Activity: Retype the data that follows exactly. No pictures belong in the copy.

Transcribed page contents:
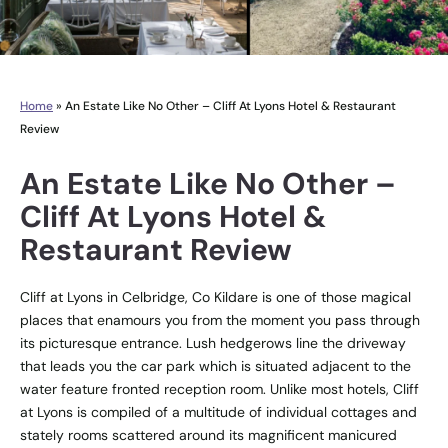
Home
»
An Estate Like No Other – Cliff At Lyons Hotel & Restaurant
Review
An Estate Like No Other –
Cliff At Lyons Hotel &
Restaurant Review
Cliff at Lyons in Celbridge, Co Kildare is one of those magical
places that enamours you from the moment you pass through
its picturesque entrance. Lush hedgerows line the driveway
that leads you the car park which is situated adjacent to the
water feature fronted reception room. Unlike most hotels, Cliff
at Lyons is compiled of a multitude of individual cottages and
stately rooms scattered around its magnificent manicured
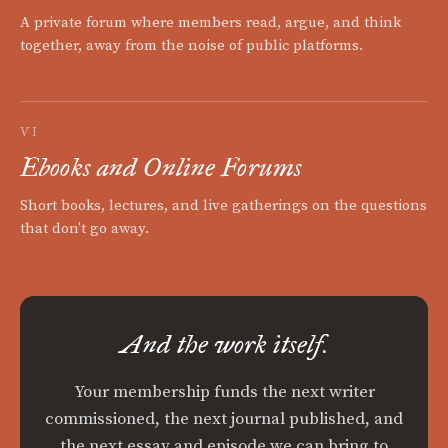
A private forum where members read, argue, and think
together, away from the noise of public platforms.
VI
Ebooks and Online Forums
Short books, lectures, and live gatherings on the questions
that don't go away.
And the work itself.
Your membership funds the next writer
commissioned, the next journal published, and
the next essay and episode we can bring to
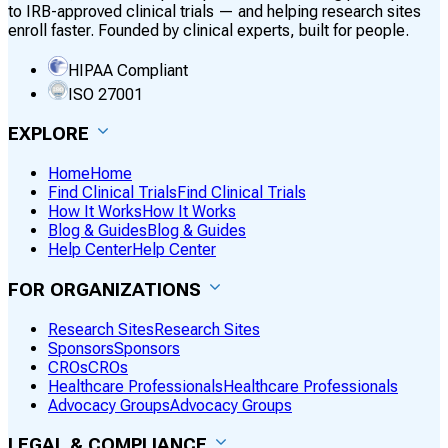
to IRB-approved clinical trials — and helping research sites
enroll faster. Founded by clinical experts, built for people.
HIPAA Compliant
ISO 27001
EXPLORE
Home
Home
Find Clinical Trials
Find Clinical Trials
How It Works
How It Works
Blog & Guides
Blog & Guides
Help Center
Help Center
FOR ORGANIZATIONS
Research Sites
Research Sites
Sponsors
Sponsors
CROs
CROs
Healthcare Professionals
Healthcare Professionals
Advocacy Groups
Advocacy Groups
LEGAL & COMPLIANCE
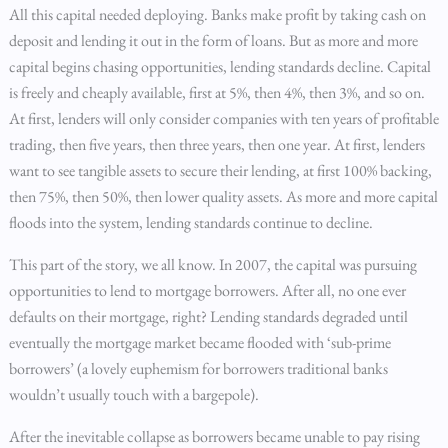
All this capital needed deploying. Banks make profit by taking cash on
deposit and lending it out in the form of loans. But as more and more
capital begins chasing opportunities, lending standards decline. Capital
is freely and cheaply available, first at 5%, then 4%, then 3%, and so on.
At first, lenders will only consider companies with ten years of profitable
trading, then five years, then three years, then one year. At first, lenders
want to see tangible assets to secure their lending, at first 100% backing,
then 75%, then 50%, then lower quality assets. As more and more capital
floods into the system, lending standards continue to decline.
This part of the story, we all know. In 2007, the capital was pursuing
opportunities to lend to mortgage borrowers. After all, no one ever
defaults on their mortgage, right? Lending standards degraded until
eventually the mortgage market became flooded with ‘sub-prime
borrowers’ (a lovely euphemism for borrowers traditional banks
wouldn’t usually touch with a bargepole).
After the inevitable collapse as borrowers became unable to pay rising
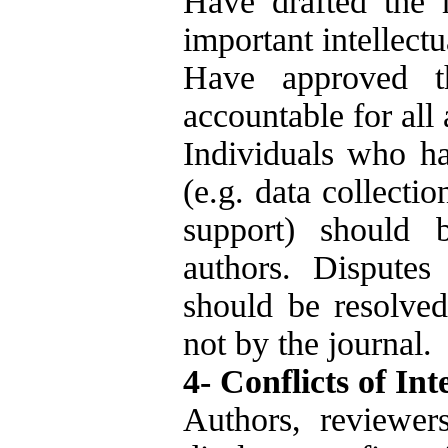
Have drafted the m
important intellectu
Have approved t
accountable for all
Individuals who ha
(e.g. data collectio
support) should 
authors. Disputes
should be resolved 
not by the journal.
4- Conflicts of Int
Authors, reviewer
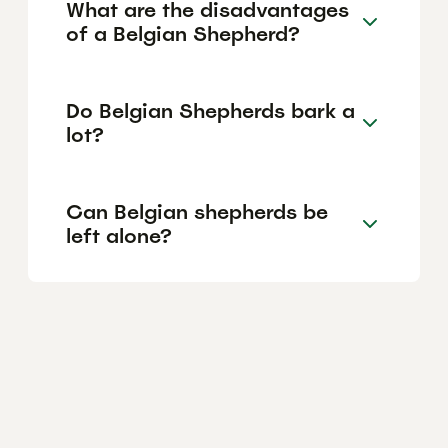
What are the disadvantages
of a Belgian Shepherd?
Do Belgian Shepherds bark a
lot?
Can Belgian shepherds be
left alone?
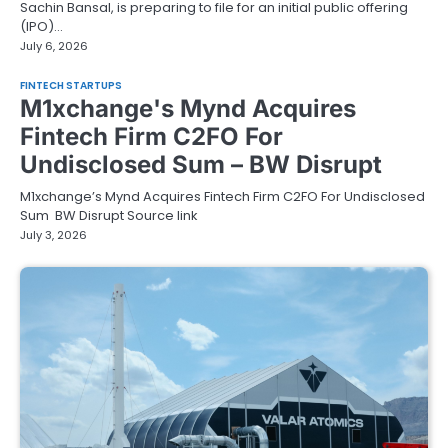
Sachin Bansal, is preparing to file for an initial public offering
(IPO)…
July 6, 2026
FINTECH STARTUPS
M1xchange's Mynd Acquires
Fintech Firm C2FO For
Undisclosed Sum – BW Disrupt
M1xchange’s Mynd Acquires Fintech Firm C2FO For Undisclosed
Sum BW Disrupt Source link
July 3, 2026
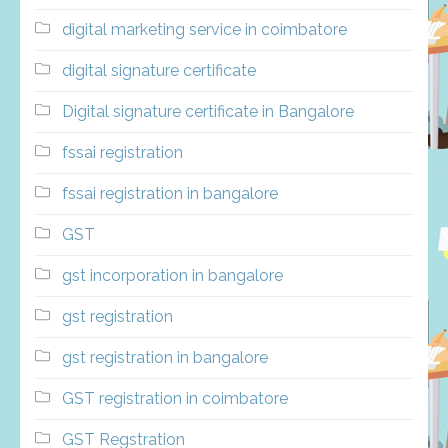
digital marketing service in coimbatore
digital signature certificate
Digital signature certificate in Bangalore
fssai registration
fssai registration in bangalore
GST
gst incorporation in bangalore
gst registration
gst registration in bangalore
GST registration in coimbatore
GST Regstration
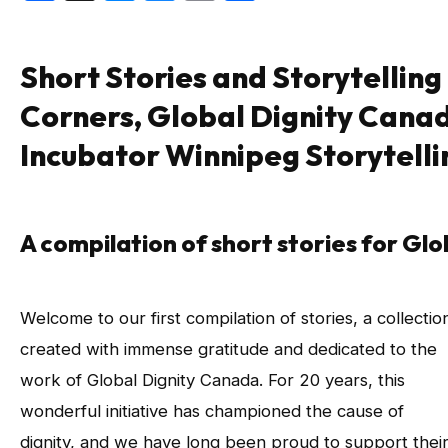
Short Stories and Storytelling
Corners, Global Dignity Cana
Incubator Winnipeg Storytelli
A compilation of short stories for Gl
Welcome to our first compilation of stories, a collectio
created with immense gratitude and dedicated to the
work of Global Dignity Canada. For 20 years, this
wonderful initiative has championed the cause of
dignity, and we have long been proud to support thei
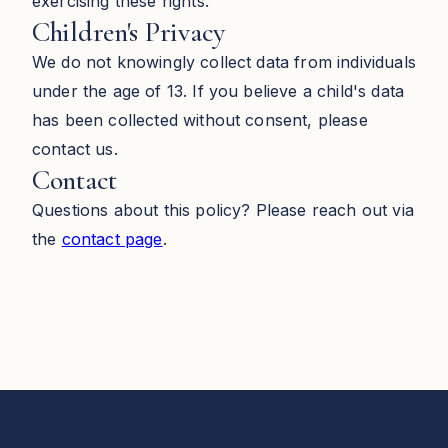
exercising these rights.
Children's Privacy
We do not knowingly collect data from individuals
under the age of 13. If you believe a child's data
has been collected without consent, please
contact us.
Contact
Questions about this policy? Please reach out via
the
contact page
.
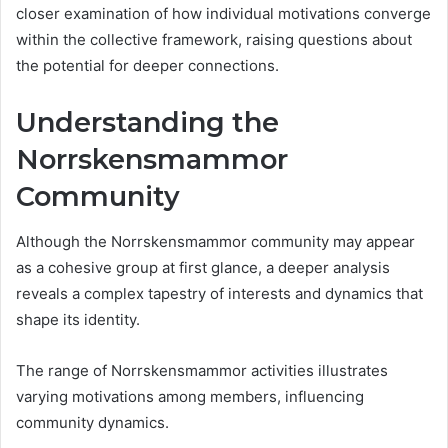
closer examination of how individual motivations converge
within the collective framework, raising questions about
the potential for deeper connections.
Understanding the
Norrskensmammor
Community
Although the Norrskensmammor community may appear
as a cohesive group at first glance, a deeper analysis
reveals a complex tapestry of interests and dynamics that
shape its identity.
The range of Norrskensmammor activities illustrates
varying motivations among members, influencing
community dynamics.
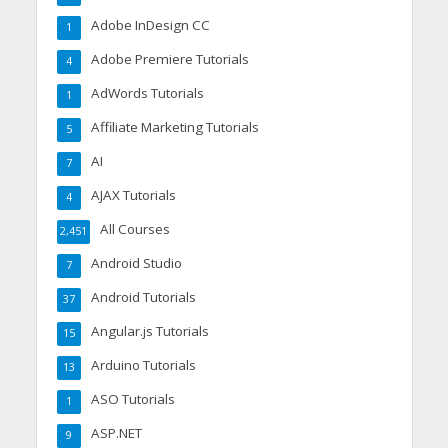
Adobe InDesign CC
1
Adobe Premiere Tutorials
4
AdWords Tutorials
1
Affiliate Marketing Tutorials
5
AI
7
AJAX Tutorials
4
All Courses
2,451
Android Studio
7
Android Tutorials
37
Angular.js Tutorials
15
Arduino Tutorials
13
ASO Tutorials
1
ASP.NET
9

Answer area:
Home
»
An Estate Like No Other – Cliff At Lyons Hotel & Restaurant
Review
An Estate Like No Other –
Cliff At Lyons Hotel &
Restaurant Review
Cliff at Lyons in Celbridge, Co Kildare is one of those magical
places that enamours you from the moment you pass through
its picturesque entrance. Lush hedgerows line the driveway
that leads you the car park which is situated adjacent to the
water feature fronted reception room. Unlike most hotels, Cliff
at Lyons is compiled of a multitude of individual cottages and
stately rooms scattered around its magnificent manicured
A private forum where members read, argue, and think
together, away from the noise of public platforms.
VI
Ebooks and Online Forums
Short books, lectures, and live gatherings on the questions
that don't go away.
And the work itself.
Your membership funds the next writer
commissioned, the next journal published, and
the next essay and episode we can bring to
to IRB-approved clinical trials — and helping research sites
enroll faster. Founded by clinical experts, built for people.
HIPAA Compliant
ISO 27001
EXPLORE
Home
Home
Find Clinical Trials
Find Clinical Trials
How It Works
How It Works
Blog & Guides
Blog & Guides
Help Center
Help Center
FOR ORGANIZATIONS
Research Sites
Research Sites
Sponsors
Sponsors
CROs
CROs
Healthcare Professionals
Healthcare Professionals
Advocacy Groups
Advocacy Groups
LEGAL & COMPLIANCE
All this capital needed deploying. Banks make profit by taking cash on
deposit and lending it out in the form of loans. But as more and more
capital begins chasing opportunities, lending standards decline. Capital
is freely and cheaply available, first at 5%, then 4%, then 3%, and so on.
At first, lenders will only consider companies with ten years of profitable
trading, then five years, then three years, then one year. At first, lenders
want to see tangible assets to secure their lending, at first 100% backing,
then 75%, then 50%, then lower quality assets. As more and more capital
floods into the system, lending standards continue to decline.
This part of the story, we all know. In 2007, the capital was pursuing
opportunities to lend to mortgage borrowers. After all, no one ever
defaults on their mortgage, right? Lending standards degraded until
eventually the mortgage market became flooded with ‘sub-prime
borrowers’ (a lovely euphemism for borrowers traditional banks
wouldn’t usually touch with a bargepole).
After the inevitable collapse as borrowers became unable to pay rising
Have drafted the m
important intellectu
Have approved t
accountable for all
Individuals who ha
(e.g. data collectio
support) should 
authors. Disputes
should be resolved 
not by the journal.
4- Conflicts of Int
Authors, reviewer
What are the disadvantages
of a Belgian Shepherd?
Do Belgian Shepherds bark a
lot?
Can Belgian shepherds be
left alone?
Sachin Bansal, is preparing to file for an initial public offering
(IPO)…
July 6, 2026
FINTECH STARTUPS
M1xchange's Mynd Acquires
Fintech Firm C2FO For
Undisclosed Sum – BW Disrupt
M1xchange’s Mynd Acquires Fintech Firm C2FO For Undisclosed
Sum BW Disrupt Source link
July 3, 2026
digital marketing service in coimbatore
digital signature certificate
Digital signature certificate in Bangalore
fssai registration
fssai registration in bangalore
GST
gst incorporation in bangalore
gst registration
gst registration in bangalore
GST registration in coimbatore
GST Regstration
Short Stories and Storytelling
Corners, Global Dignity Cana
Incubator Winnipeg Storytelli
A compilation of short stories for Gl
Welcome to our first compilation of stories, a collectio
created with immense gratitude and dedicated to the
work of Global Dignity Canada. For 20 years, this
wonderful initiative has championed the cause of
dignity, and we have long been proud to support thei
exercising these rights.
Children's Privacy
We do not knowingly collect data from individuals
under the age of 13. If you believe a child's data
has been collected without consent, please
contact us.
Contact
Questions about this policy? Please reach out via
the
contact page
.
closer examination of how individual motivations converge
within the collective framework, raising questions about
the potential for deeper connections.
Understanding the
Norrskensmammor
Community
Although the Norrskensmammor community may appear
as a cohesive group at first glance, a deeper analysis
reveals a complex tapestry of interests and dynamics that
shape its identity.
The range of Norrskensmammor activities illustrates
varying motivations among members, influencing
community dynamics.
Adobe InDesign CC
1
Adobe Premiere Tutorials
4
AdWords Tutorials
1
Affiliate Marketing Tutorials
5
AI
7
AJAX Tutorials
4
All Courses
2,451
Android Studio
7
Android Tutorials
37
Angular.js Tutorials
15
Arduino Tutorials
13
ASO Tutorials
1
ASP.NET
9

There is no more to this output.